(Recorded data)
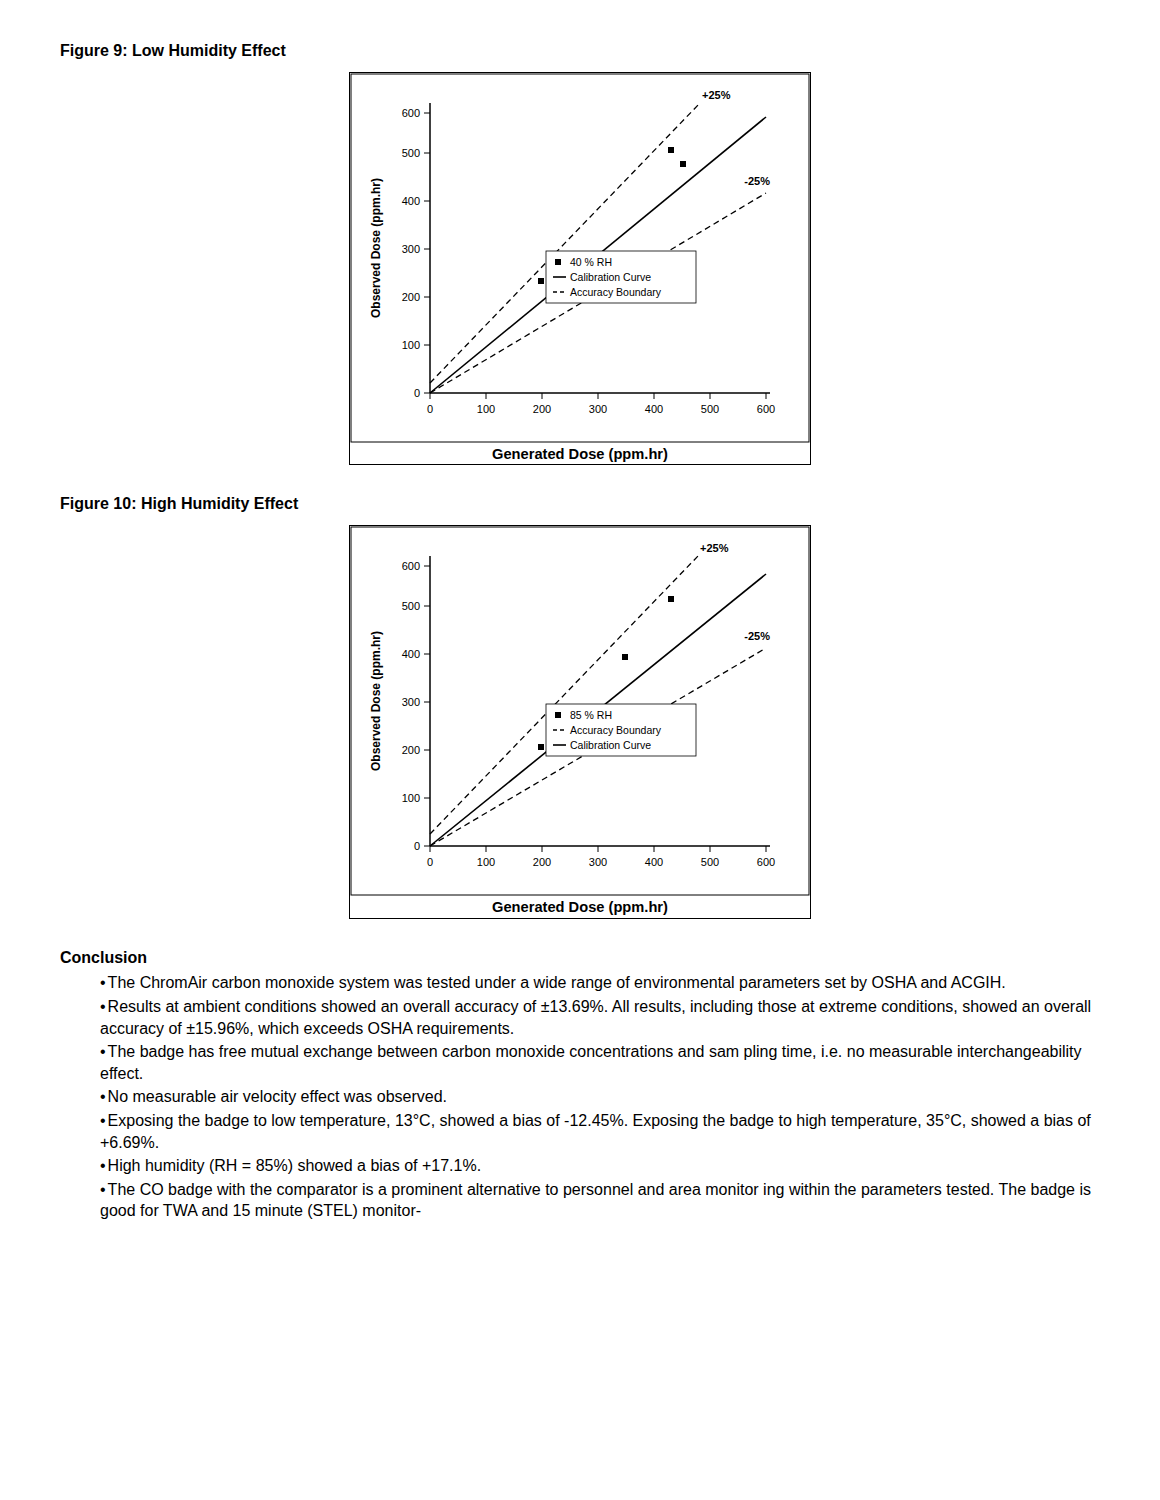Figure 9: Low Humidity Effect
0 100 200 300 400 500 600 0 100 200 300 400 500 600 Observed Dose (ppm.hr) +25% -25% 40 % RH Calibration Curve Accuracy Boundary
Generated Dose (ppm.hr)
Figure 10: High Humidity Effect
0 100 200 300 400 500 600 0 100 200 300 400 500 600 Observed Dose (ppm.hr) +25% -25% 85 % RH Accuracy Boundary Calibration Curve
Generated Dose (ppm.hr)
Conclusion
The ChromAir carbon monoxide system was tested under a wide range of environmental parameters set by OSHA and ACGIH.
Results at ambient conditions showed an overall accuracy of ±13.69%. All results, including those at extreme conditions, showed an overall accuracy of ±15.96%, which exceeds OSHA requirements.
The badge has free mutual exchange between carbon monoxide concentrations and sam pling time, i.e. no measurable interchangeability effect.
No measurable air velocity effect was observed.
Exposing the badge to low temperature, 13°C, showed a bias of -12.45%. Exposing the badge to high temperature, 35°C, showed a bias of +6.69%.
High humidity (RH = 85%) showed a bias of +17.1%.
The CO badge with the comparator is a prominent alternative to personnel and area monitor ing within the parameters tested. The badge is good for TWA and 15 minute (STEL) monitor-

* * *

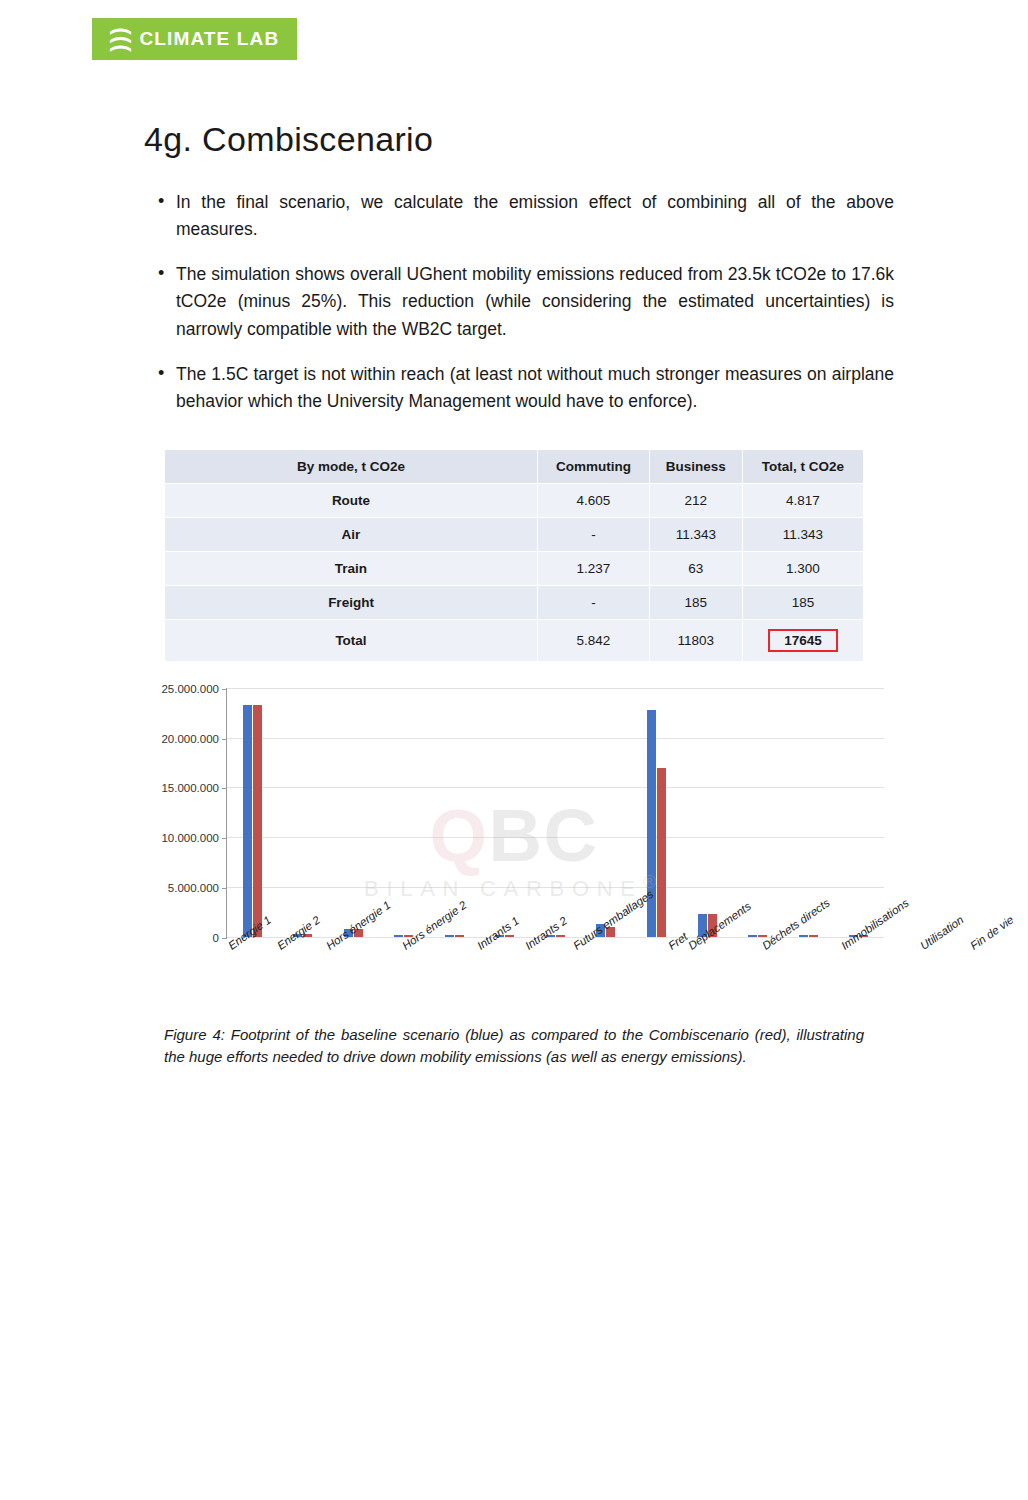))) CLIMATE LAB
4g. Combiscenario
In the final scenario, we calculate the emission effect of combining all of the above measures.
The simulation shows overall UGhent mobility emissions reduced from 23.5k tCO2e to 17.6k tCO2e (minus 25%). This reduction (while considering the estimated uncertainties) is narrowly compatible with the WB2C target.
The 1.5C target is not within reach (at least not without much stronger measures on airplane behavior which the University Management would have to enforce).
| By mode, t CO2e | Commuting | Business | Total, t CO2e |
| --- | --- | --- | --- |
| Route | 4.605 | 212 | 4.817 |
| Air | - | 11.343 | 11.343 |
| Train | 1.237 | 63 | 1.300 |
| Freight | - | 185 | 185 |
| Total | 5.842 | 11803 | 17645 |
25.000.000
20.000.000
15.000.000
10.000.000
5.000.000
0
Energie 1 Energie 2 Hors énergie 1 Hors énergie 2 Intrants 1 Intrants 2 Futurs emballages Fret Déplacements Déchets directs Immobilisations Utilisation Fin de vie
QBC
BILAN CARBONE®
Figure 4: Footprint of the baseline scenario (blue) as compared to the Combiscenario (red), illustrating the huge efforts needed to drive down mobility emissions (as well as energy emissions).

--

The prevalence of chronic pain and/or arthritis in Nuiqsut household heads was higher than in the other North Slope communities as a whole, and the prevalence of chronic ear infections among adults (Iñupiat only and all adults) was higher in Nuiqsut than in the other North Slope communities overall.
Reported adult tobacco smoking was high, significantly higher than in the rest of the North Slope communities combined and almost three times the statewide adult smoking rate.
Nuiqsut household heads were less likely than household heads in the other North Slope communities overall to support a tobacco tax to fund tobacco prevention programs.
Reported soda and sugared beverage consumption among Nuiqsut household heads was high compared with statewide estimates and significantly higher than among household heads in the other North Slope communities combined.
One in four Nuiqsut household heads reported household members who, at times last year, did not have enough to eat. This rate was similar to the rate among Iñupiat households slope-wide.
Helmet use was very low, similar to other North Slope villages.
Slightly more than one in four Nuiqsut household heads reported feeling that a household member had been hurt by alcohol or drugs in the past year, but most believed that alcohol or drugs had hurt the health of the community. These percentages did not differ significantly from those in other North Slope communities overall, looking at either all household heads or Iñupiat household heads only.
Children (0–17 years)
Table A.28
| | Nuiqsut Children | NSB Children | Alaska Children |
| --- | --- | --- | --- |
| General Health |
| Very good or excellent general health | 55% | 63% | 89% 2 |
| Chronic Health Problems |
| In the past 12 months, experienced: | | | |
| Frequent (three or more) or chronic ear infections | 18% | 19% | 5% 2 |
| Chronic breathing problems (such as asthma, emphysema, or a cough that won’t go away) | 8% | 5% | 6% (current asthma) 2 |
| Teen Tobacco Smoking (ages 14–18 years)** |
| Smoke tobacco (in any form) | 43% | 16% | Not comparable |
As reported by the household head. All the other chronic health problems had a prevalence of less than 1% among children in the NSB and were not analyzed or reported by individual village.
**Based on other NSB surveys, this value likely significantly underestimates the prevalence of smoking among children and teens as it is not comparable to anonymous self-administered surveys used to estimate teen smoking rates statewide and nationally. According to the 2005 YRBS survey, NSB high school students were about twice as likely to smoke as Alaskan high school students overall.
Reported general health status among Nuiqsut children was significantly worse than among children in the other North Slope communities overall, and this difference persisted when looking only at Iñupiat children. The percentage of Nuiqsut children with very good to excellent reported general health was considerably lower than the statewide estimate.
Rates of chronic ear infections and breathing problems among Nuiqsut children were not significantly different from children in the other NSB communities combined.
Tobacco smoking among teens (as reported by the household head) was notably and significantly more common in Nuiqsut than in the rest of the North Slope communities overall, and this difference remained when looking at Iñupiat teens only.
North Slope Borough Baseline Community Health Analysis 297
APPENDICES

■ Task requirements:
What's needed is an exact copy of the records above from the line containing "Figure 9: Low Humidity Effect" down to the line containing "Results at ambient", both included, without any pictures.

■ Response to this exercise:
Figure 9: Low Humidity Effect
0 100 200 300 400 500 600 0 100 200 300 400 500 600 Observed Dose (ppm.hr) +25% -25% 40 % RH Calibration Curve Accuracy Boundary
Generated Dose (ppm.hr)
Figure 10: High Humidity Effect
0 100 200 300 400 500 600 0 100 200 300 400 500 600 Observed Dose (ppm.hr) +25% -25% 85 % RH Accuracy Boundary Calibration Curve
Generated Dose (ppm.hr)
Conclusion
The ChromAir carbon monoxide system was tested under a wide range of environmental parameters set by OSHA and ACGIH.
Results at ambient conditions showed an overall accuracy of ±13.69%. All results, including those at extreme conditions, showed an overall accuracy of ±15.96%, which exceeds OSHA requirements.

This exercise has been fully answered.